Та сразу вспыхнула, словно ее оскорбили в лучших чувствах, и, в свою очередь, набросилась на толстуху:

— Вы еще не знаете, из каких притонов тут есть птички! Старые шлюхи! Вот эта — по роже видно, какими «хорошими болезнями» болела…

Толстуха разозлилась и плюнула в лицо худощавой женщине. Визг и брань заполнили душную, темную камеру. Отборная ругань вбежавшей надзирательницы восстановила тишину. Дао-цзин охватило омерзение.

«Что это за люди?» Она думала, что ее поместят с политическими. А так — лучше бы ее расстреляли!

Одну за другой она оглядела всех арестанток: несколько женщин, похожих по одежде на крестьянок, понуро сидели на нарах, зато другие — в рваных и грязных шелковых платьях — чувствовали себя совсем непринужденно: одни напевали непристойные песенки; другие глотали опиумные шарики; третьи, лежа на спине на деревянных нарах, курили.

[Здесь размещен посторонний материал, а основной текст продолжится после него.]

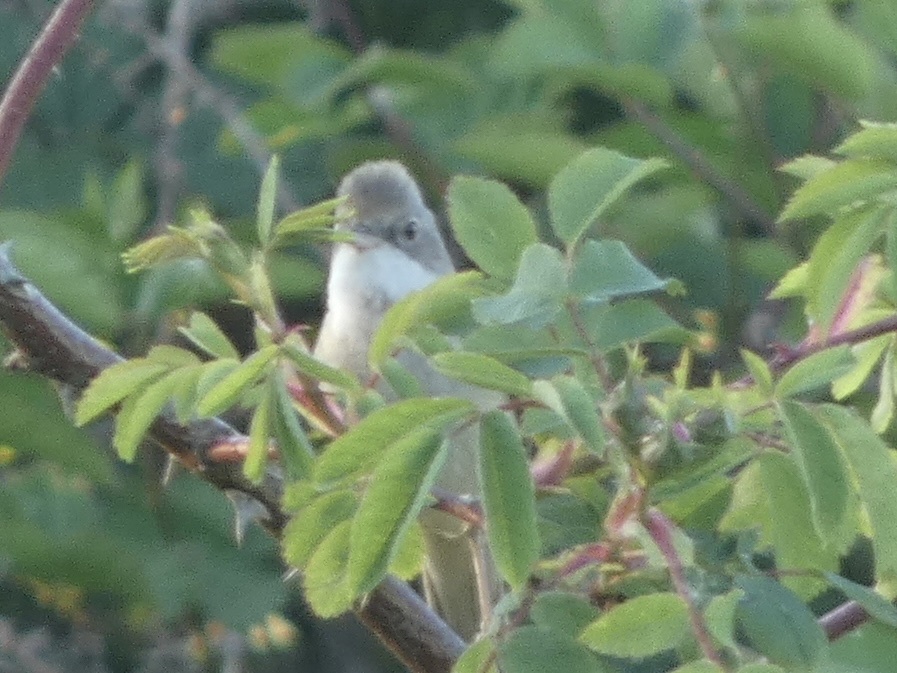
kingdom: Animalia
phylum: Chordata
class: Aves
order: Passeriformes
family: Sylviidae
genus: Sylvia
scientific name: Sylvia communis
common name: Common whitethroat
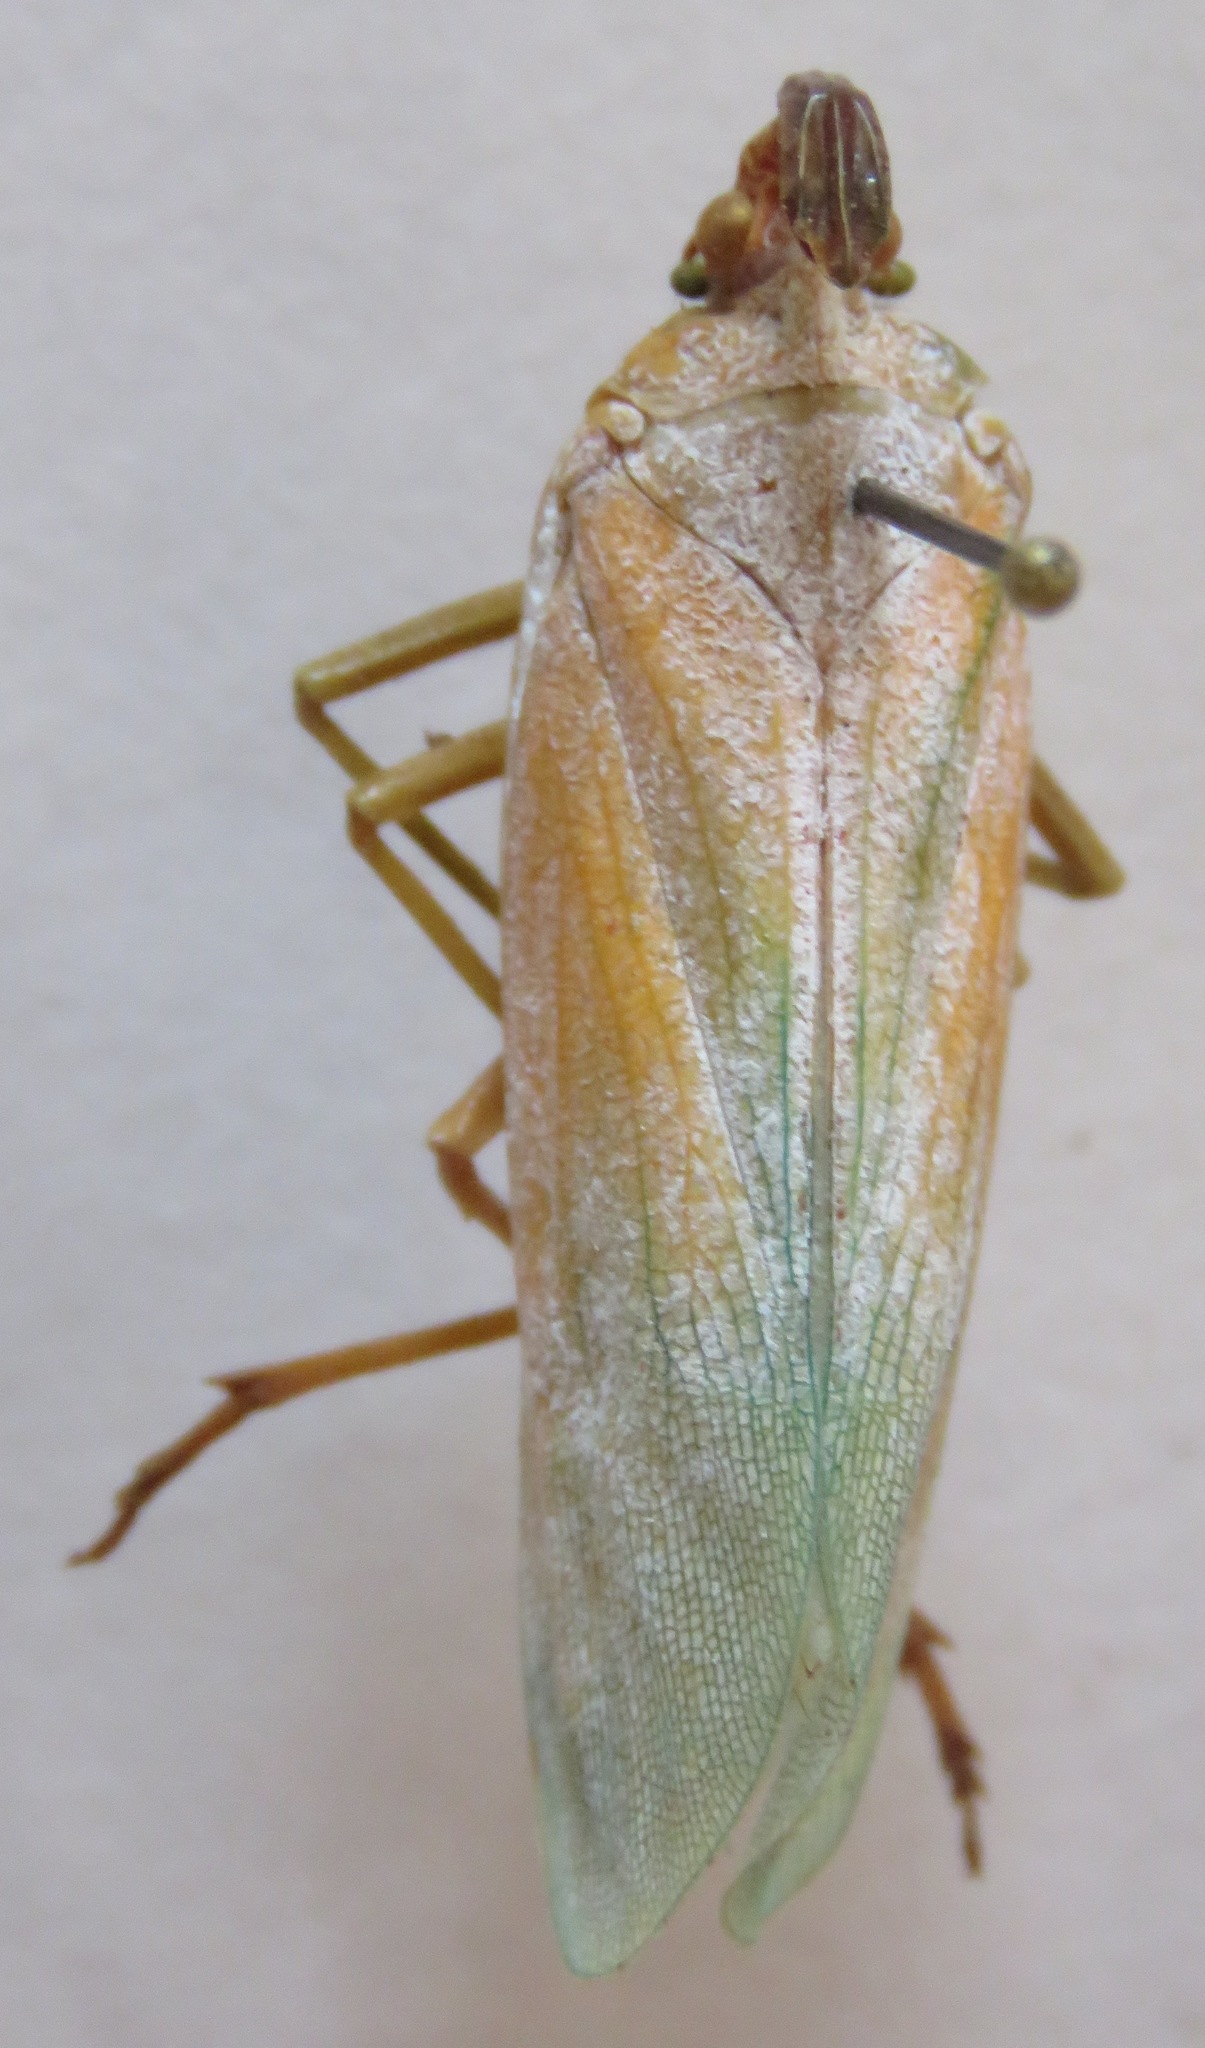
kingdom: Animalia
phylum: Arthropoda
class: Insecta
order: Hemiptera
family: Fulgoridae
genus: Enchophora
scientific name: Enchophora prasina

«Кого они мне напоминают?» — раздумывала Дао-цзин. Внезапно перед ней с поразительной ясностью всплыло злое лицо мачехи, ее вульгарные песенки, стук костей мацзяна. Она с отвращением сплюнула и отогнала от себя этот образ. Не найдя на нарах свободного места, Дао-цзин присела в углу на корточках и, обхватив голову, решила подремать.

На полу было сыро и холодно. Просидев некоторое время на корточках, она все же решила сесть прямо на пол. Ей было не до сна, и она снова и снова начала размышлять над тем, почему ее схватили гоминдановцы.

Откуда они могут ее знать? Если ее взяли из-за листовок, из-за знакомства с революционерами, то почему ее не поместили вместе с политическими? Она вспомнила, что в чемодане, в кармане платья осталось несколько листовок, а на дне чемодана — журналы, принесенные Дай Юем. «Найдут ли их? А что, если за это гоминдановцы меня расстреляют?» При этой мысли Дао-цзин стало бросать то в жар, то в холод, глаза широко открылись. Она и не помышляла о сне и задремала только перед самым рассветом.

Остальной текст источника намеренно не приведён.